M. Roger Giquel, présentateur du journal: (...) quoi qu'il en soit, voici comment au cours de la conférence de presse, hier soir, de M. Michel Poniatowski, toute l'affaire de Broglie a été expliquée au public.

M. Poniatowski: Le coup de filet est complet. Toutes les personnes impliquées sont maintenant arrêtées après l'arrestation de M. De Varga-Hirsch. Le mécanisme était extrêmement simple: il y avait un prêt contracté auprès d'une banque avec la caution de M. de Broglie et remboursable par M. Varga-Hirsch et M. de Ribemont.

Un journaliste: Monsieur le commissaire, qui était le personnage clef de cette affaire? De Varga?

M. Ottavioli: Je pense que ce devait être M. De Varga.

M. Ducret: L'instigateur M. De Varga et son acolyte M. de Ribemont sont les instigateurs de l'assassinat. L'organisateur, c'est l'inspecteur Simoné et l'assassin, c'est M. Frèche.

M. Giquel: Il y a dans ces déclarations, vous le voyez, un certain nombre d'affirmations. C'est cela qui est aujourd'hui reproché à la police dans les milieux de la chancellerie. Bien que le commissaire Ottavioli ou M. Ducret aient pris soin (fin de l'enregistrement).

JOURNAL TÉLÉVISÉ D'ANTENNE 2

M. Daniel Bilalian, présentateur du journal: (...) ce soir donc, l'affaire est dénouée. On connaît les mobiles et le meurtrier.

M. Ducret: L'organisateur, c'est l'inspecteur Simoné et l'assassin, c'est M. Frèche.

M. Ottavioli: Effectivement, je peux vous ... [inintelligible] les faits en disant que cette affaire est née d'un accord financier qui existait entre la victime, M. de Broglie, et M. Allenet de Ribemont et M. Varga.

M. Poniatowski: Le mécanisme était extrêmement simple: il y avait un prêt contracté auprès d'une banque avec la caution de M. de Broglie et remboursable par M. Varga-Hirsch et M. de Ribemont.

Un journaliste: Monsieur le commissaire, qui était le personnage clef de cette affaire? De Varga?

M. Ottavioli: Je pense que ce devait être M. De Varga.

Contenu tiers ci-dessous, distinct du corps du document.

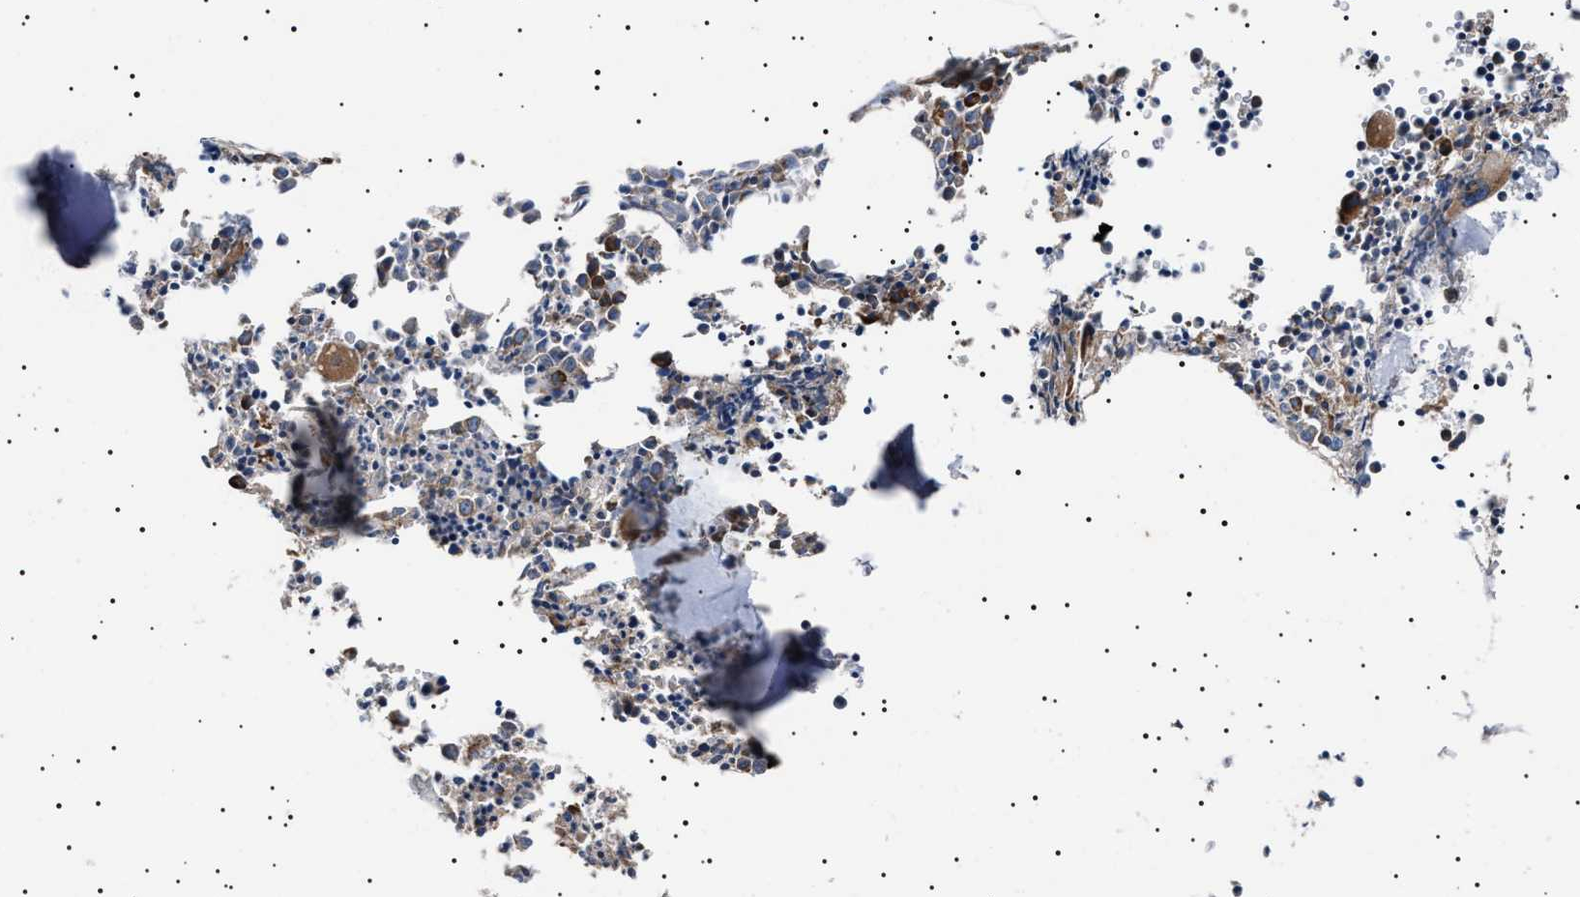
{"staining": {"intensity": "strong", "quantity": "25%-75%", "location": "cytoplasmic/membranous"}, "tissue": "bone marrow", "cell_type": "Hematopoietic cells", "image_type": "normal", "snomed": [{"axis": "morphology", "description": "Normal tissue, NOS"}, {"axis": "morphology", "description": "Inflammation, NOS"}, {"axis": "topography", "description": "Bone marrow"}], "caption": "Bone marrow stained for a protein exhibits strong cytoplasmic/membranous positivity in hematopoietic cells. (Stains: DAB in brown, nuclei in blue, Microscopy: brightfield microscopy at high magnification).", "gene": "TOP1MT", "patient": {"sex": "male", "age": 31}}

M. Jean-François Luciani, journaliste: Le prêt était garanti par une assurance-vie de quatre cents millions d'anciens francs contractée par Jean de Broglie. En cas de disparition du député de l'Eure, le montant de l'assurance devait être versé à Pierre De Varga-Hirsch et Allenet de Ribemont. C'est la nuit dernière que tout a basculé avec les aveux du policier Guy Simoné qui a craqué le premier. Il a reconnu avoir été l'organisateur du meurtre, avoir prêté une arme pour que l'on tue le député de l'Eure. C'est lui qui a également recruté le tueur à gage, Gérard Frèche, auquel on avait promis trois millions d'anciens francs et qui à son tour s'entourait de deux personnes qui devaient l'accompagner. Ce qui les a perdus, c'est que d'abord le nom de Simoné figurait sur l'agenda de Jean de Broglie. C'est qu'ensuite, ils ont tué Jean de Broglie devant le 2 de la rue des Dardanelles. Ça, ça n'était pas prévu: ils devaient apparemment l'emmener ailleurs, mais Jean de Broglie n'a-t-il pas refusé de suivre le tueur? En tout cas, c'est là leur première faute, erreur. Et Varga et Ribemont auraient ensuite refusé de les payer. De là, les rendez-vous et les conciliabules dans les bars,
filatures des policiers et indicateurs, on connaît la suite,
et leur arrestation. La deuxième erreur, c'est Simoné qui l'a commise: avant de contacter Frèche, il s'est adressé à un autre tueur à gage qui, lui, a refusé, mais en a apparemment parlé à d'autres. Les policiers, avec réalisme, sont partis pour les confondre de deux idées simples: premièrement, le meurtre avait eu lieu rue des Dardanelles alors que Jean de Broglie sortait du domicile de De Varga. Il y avait forcément un lien entre le tueur et De Varga. Deuxièmement, le passé de De Varga ne plaidait pas en sa faveur et les policiers le considéraient plutôt comme un conseiller juridique douteux. Deux idées simples et plus de soixante enquêteurs qui les ont conduits au meurtrier.

M. Bilalian: L'épilogue de cette affaire tombe précisément le jour où le conseil des ministres était consacré en partie au problème de la sécurité des Français (...)"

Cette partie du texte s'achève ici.